Excerto da página –
Vou relatar uma conversa com o amigo António (já há muito que não trazia aqui notícias das nossas conversas) porque pode ser útil a alguém que se sinta em tal situação.
No restaurante onde tinha almoçado, um dos clientes contava ao seu companheiro de mesa que a filha tinha ficado com o carro parado no IC 16 porque o cabo da embraiagem se partira e não conseguia fazer as mudanças. E quando quis ir colocar o triângulo foi-lhe difícil abrir a porta porque os carros passavam tão velozes e próximos que teve medo de ficar sem porta e ser atropelada.
Quando encontrei o Amigo António, de quem já aqui falei, disse-lhe o que ouvi e ele relatou a situação em que se viu metido no mato em Angola, em situação de guerra, com uma avaria semelhante. Vou tentar reproduzir o que me disse.
A sua companhia, em meados de 1963, estava instalada em condições precárias junto a uma picada paralela à fronteira Norte, de que distava cerca de 40 quilómetros. A área da unidade poderia ser utilizada para passagem do exterior para as matas mais a sul de grup+os rebeldes com armamentos, munições e outros materiais. Havia grupos de militares a patrulhar a área ou no reabastecimento de água ou na obtenção de lenha ou reabastecimento e fins administrativos à sede do Batalhão a 30 quilómetros dali.
Um dia ia integrado da equipa de menos de dez homens que ia à lenha, deslocando-se num Mercedes Unimog. A distância era de pouco mais de meia dúzia de quilómetros ao longo da picada onde havia troncos secos ainda de pé originados por queimadas de vários anos antes. O veículo estacionou fora da picada num terreno plano e limpo, uns homens ficaram vigilantes zelando pela segurança, embora o perigo não fosse grande nem muito provável, enquanto os outros cortavam a lenha e carregavam a caixa de carga.
Carregado o veículo com cerca de duas toneladas de lenha, quando todos se preparavam para partir, o condutor disse que a embraiagem não funcionava, estava em baixo sem permitir desembraiar para poder fazer as mudanças. E confessou que assim não conseguia nada, nem sabia o que fazer.

Dados fornecidos –
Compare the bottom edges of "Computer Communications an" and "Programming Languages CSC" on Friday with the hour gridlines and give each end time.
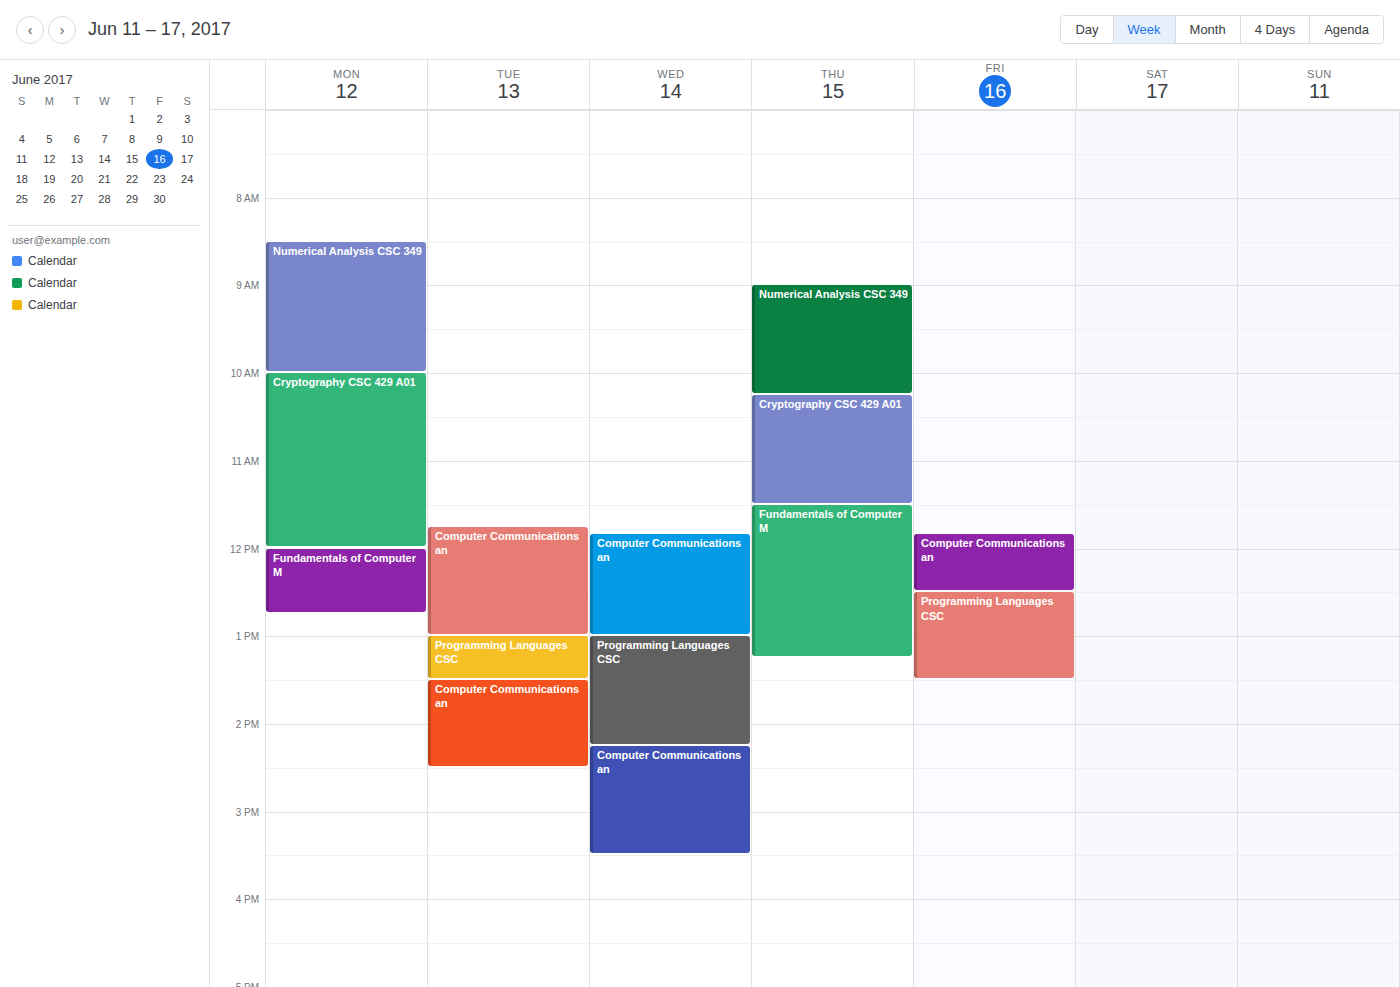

Lista de tarefas –
(1) No relato da avaria, a que distância da fronteira Norte estava instalada a companhia em meados de 1963?
(2) Reescreva o trecho do relato da avaria que vai de "No restaurante onde" até "e ser atropelada.", substituindo "restaurante" por "café".
(3) Prossiga o relato da avaria a partir da última frase apresentada.

Respostas do exercício –
(1) A cerca de 40 quilómetros.

(2)
No café onde tinha almoçado, um dos clientes contava ao seu companheiro de mesa que a filha tinha ficado com o carro parado no IC 16 porque o cabo da embraiagem se partira e não conseguia fazer as mudanças. E quando quis ir colocar o triângulo foi-lhe difícil abrir a porta porque os carros passavam tão velozes e próximos que teve medo de ficar sem porta e ser atropelada.

(3)
Problema grave. Não havia qualquer maneira de comunicar com o aquartelamento a não ser, por estafeta. Mas dividir aquele pequeno grupo em dois, seria loucura, porque qualquer deles ficaria de tal maneira frágil que seria dizimado por qualquer grupo rebelde, mesmo que pouco numeroso.
O António contou isto emocionado e disse que procurou recordar-se do que aprendeu na cadeira de motores, sobre o funcionamento da embraiagem que serve para permitir que as duas rodas dentadas da caixa de velocidades que têm que engrenar obtenham uma velocidade idêntica.
Arriscou tentar suprir a incapacidade do condutor para levar o carro ao destino, mandou subir o pessoal para cima da lenha que primeiro mandou arrumar por forma a que o esticão do arranque, que podia ser forte, não ferisse ninguém. Sentou-se ao volante, perante o condutor e os outros que olhavam incrédulos, boquiabertos e receosos, engatou em primeira e, depois, tentou pôr o motor a funcionar. Foi uma surpresa agradável, feliz quando o carro começou a avançar, com alguns soluços de início, mas depressa adquiriu velocidade, em primeira.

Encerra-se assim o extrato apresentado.